**Job**
How many lines in these records hold the string "same"? State only that number.

**Collected data**

----

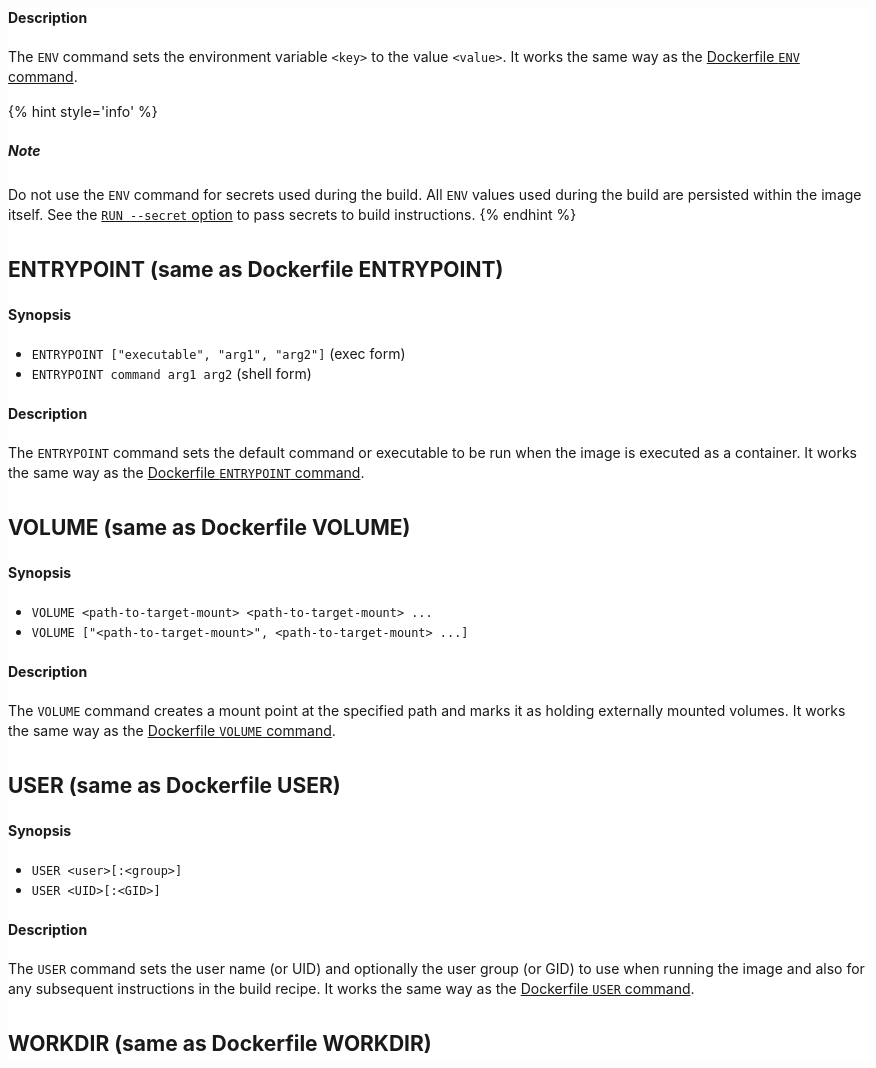 #### Description

The `ENV` command sets the environment variable `<key>` to the value `<value>`. It works the same way as the [Dockerfile `ENV` command](https://docs.docker.com/engine/reference/builder/#env).

{% hint style='info' %}
##### Note
Do not use the `ENV` command for secrets used during the build. All `ENV` values used during the build are persisted within the image itself. See the [`RUN --secret` option](#run) to pass secrets to build instructions.
{% endhint %}

## ENTRYPOINT (same as Dockerfile ENTRYPOINT)

#### Synopsis

* `ENTRYPOINT ["executable", "arg1", "arg2"]` (exec form)
* `ENTRYPOINT command arg1 arg2` (shell form)

#### Description

The `ENTRYPOINT` command sets the default command or executable to be run when the image is executed as a container. It works the same way as the [Dockerfile `ENTRYPOINT` command](https://docs.docker.com/engine/reference/builder/#entrypoint).

## VOLUME (same as Dockerfile VOLUME)

#### Synopsis

* `VOLUME <path-to-target-mount> <path-to-target-mount> ...`
* `VOLUME ["<path-to-target-mount>", <path-to-target-mount> ...]`

#### Description

The `VOLUME` command creates a mount point at the specified path and marks it as holding externally mounted volumes. It works the same way as the [Dockerfile `VOLUME` command](https://docs.docker.com/engine/reference/builder/#volume).

## USER (same as Dockerfile USER)

#### Synopsis

* `USER <user>[:<group>]`
* `USER <UID>[:<GID>]`

#### Description

The `USER` command sets the user name (or UID) and optionally the user group (or GID) to use when running the image and also for any subsequent instructions in the build recipe. It works the same way as the [Dockerfile `USER` command](https://docs.docker.com/engine/reference/builder/#user).

## WORKDIR (same as Dockerfile WORKDIR)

----

**Exercise output**
8